The addictive, green “congratulations” message that appears is far too often used to lure unknowledgeable clients into a false sense of trust and can go a very long way into building trust between the SEO and client. As Google uses over 200 ranking factors when indexing your website, I find it very hard to believe that minor syntx errors play much role at all. Whenver I see SEO companies that associate “100% valid xHTML code” and SEO I run a mile. It’s clear they have little knowledge of SEO from this one ststement.
Validator error severity
My next hate is the severity of these errors are often mis-quoted. Don’t get me wrong, validating your website is good practice, but not critical for SEO. A random unclosed paragraph tag, or site that uses ‘b’ tags instead of ‘strong’ tags is of little worry to me. I can spend my time of much more important, valuable areas – at the end of the day this won’t effect your SEO or the way the page displays. However, when there are more serious (or hard) errors iccur these could very well stop the page from rendering all together. The latter is of course an erro you should take note of and fix quickly. However, minor syntax errors are of little concern. At the end of the day, pages that have an expected layout and content that the bots can consume easily is my major concern. However, pages that validate fully don’t give you SEO benenfit at all, however nice it is to have.

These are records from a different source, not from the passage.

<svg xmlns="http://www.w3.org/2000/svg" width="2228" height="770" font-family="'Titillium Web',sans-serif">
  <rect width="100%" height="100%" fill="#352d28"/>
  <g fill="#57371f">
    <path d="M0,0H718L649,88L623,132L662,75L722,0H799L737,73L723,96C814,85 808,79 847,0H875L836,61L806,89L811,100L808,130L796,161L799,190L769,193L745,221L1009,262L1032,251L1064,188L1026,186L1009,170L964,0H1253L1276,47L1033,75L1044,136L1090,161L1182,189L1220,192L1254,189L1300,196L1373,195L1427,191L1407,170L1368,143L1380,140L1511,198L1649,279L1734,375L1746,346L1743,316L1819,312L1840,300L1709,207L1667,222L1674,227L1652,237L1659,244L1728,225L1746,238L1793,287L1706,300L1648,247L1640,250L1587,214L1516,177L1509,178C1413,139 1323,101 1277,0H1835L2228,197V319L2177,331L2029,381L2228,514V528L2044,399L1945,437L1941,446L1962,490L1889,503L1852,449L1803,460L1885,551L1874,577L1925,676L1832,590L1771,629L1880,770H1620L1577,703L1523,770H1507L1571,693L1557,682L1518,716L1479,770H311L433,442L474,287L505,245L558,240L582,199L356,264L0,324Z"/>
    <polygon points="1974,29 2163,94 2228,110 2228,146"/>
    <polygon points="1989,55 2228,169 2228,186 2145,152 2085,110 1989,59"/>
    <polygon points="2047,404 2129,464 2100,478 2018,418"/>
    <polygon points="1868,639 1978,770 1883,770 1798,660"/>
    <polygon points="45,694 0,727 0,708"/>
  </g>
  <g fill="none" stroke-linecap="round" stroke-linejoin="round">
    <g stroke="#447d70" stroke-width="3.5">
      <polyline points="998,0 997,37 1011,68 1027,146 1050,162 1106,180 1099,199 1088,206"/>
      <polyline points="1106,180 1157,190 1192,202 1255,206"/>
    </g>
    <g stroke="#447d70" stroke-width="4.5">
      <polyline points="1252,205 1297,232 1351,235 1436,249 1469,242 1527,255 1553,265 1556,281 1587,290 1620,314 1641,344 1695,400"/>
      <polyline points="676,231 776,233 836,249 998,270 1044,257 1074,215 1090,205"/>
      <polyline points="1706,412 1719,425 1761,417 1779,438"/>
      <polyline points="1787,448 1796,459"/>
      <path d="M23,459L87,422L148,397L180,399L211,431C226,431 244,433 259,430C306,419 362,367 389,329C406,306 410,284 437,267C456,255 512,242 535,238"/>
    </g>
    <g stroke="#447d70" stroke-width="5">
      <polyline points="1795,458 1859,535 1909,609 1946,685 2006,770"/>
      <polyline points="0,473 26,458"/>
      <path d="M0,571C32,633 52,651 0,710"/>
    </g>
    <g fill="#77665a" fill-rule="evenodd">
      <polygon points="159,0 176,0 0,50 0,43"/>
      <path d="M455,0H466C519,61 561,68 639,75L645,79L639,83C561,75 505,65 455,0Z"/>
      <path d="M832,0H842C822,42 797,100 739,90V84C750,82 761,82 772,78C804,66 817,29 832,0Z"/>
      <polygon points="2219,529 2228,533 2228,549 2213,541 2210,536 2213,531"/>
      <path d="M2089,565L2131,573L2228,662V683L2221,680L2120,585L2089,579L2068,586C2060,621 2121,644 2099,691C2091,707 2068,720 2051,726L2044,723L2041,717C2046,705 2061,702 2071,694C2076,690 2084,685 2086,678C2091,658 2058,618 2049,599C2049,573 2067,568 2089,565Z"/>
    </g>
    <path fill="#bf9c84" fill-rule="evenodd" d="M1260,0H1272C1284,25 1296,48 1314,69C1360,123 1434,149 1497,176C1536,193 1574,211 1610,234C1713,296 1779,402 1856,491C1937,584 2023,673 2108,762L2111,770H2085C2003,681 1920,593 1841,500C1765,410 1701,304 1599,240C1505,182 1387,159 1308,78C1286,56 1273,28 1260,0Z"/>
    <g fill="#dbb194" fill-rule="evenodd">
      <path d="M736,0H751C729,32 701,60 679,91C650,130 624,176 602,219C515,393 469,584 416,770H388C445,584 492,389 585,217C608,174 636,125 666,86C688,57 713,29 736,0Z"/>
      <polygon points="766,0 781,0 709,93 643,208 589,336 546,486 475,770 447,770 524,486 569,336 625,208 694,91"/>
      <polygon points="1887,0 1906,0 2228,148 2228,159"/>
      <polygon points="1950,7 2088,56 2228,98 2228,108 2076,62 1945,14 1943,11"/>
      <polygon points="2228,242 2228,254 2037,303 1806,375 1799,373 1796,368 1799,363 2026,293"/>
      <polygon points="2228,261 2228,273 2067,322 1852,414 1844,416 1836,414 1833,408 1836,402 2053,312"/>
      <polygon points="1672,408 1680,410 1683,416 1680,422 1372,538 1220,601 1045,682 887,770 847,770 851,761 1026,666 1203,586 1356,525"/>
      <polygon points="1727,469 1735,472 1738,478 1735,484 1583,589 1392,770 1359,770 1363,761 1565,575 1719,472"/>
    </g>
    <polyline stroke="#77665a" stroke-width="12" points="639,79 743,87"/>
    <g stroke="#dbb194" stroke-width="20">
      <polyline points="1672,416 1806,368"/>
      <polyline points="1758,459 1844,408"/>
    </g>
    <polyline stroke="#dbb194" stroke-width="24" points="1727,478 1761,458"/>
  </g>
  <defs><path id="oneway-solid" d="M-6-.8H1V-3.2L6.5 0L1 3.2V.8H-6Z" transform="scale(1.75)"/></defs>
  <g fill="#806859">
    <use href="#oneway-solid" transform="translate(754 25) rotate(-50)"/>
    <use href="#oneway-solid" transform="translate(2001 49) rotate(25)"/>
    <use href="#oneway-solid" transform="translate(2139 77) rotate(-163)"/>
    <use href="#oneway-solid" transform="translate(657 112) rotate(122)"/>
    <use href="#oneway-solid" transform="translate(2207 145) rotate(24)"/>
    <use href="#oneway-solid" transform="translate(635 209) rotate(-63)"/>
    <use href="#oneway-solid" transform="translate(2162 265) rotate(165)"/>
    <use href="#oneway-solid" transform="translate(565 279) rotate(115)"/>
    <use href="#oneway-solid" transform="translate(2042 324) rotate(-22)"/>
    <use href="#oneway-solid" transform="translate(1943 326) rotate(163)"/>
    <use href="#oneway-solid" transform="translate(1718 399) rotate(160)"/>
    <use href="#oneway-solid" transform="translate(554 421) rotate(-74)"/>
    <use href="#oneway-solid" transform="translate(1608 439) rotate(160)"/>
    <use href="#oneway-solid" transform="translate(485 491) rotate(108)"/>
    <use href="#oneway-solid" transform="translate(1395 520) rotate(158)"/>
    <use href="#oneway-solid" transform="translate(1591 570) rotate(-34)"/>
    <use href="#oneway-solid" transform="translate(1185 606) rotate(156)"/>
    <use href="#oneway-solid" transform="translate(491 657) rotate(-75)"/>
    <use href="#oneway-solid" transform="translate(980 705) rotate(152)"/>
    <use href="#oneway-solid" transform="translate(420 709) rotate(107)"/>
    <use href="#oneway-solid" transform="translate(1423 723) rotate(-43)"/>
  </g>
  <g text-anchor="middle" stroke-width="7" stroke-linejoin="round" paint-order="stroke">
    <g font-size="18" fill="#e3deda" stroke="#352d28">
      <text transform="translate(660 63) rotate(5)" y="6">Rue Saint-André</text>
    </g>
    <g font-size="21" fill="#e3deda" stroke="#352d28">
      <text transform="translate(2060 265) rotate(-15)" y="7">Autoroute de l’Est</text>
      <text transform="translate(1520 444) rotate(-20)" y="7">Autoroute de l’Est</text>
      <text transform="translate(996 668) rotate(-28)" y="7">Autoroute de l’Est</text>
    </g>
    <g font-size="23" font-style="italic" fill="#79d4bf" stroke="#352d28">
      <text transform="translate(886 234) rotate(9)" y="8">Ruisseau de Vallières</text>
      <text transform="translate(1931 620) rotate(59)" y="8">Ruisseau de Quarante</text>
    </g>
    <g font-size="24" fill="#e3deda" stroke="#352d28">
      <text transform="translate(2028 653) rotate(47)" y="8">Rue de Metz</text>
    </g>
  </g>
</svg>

Full validation isn’t always possible
Another point is that full validation isn’t always possible. For instance, getting your site to display correctly across the plethora of browsers available can cause validation errors. This brings me to another issue. At lot of people seem to assume that a page that doesn’t pass the W3C validation is badly coded. I’ll use the example of the Google home page here. This page doesn’t validate due to a numbers of reason including the numbers of browsing devices it needs to cater for and page size (saving them a lot of money). By the latter logic, Google is a badly made webpage, I think not. I’m really not going into this anymore as it infuriates me so much. There is a trend where someone checks a page through the validator, if it fails they instanyly make a judgement that the site is badly made.
To conclude, at the minute there really is no evidence to suggest that Google factors in the validity of your code. In time search engines use it as a ranking factor, simialr to how Google began to use loading speed as a minor ranking factor. Validating or not is NOT the same thing as serious HTML errors that hinder crawling and indexing – this is one huge SEO scam in my opinion and is pushed upon unsuspecting an unknowledgable clients. Furthermore, I’m yet to see a site built so badly that it has failed to be included in search engines.For me, quality, quthorative content will always be at the heart of SEO, not coding syntax.
I’m also not saying that W3C validation should be ignored. Tomorrow, Google could well decide that W3C validation is a must and a suddenly a major ranking factor. However, for the time being, is a bit of a none issue for me.
Is W3C validation good practice for web developers, definately. Is W3C validation a must for SEO, not right now. Are SEO and W3C validation highly linked right now, very unlikely.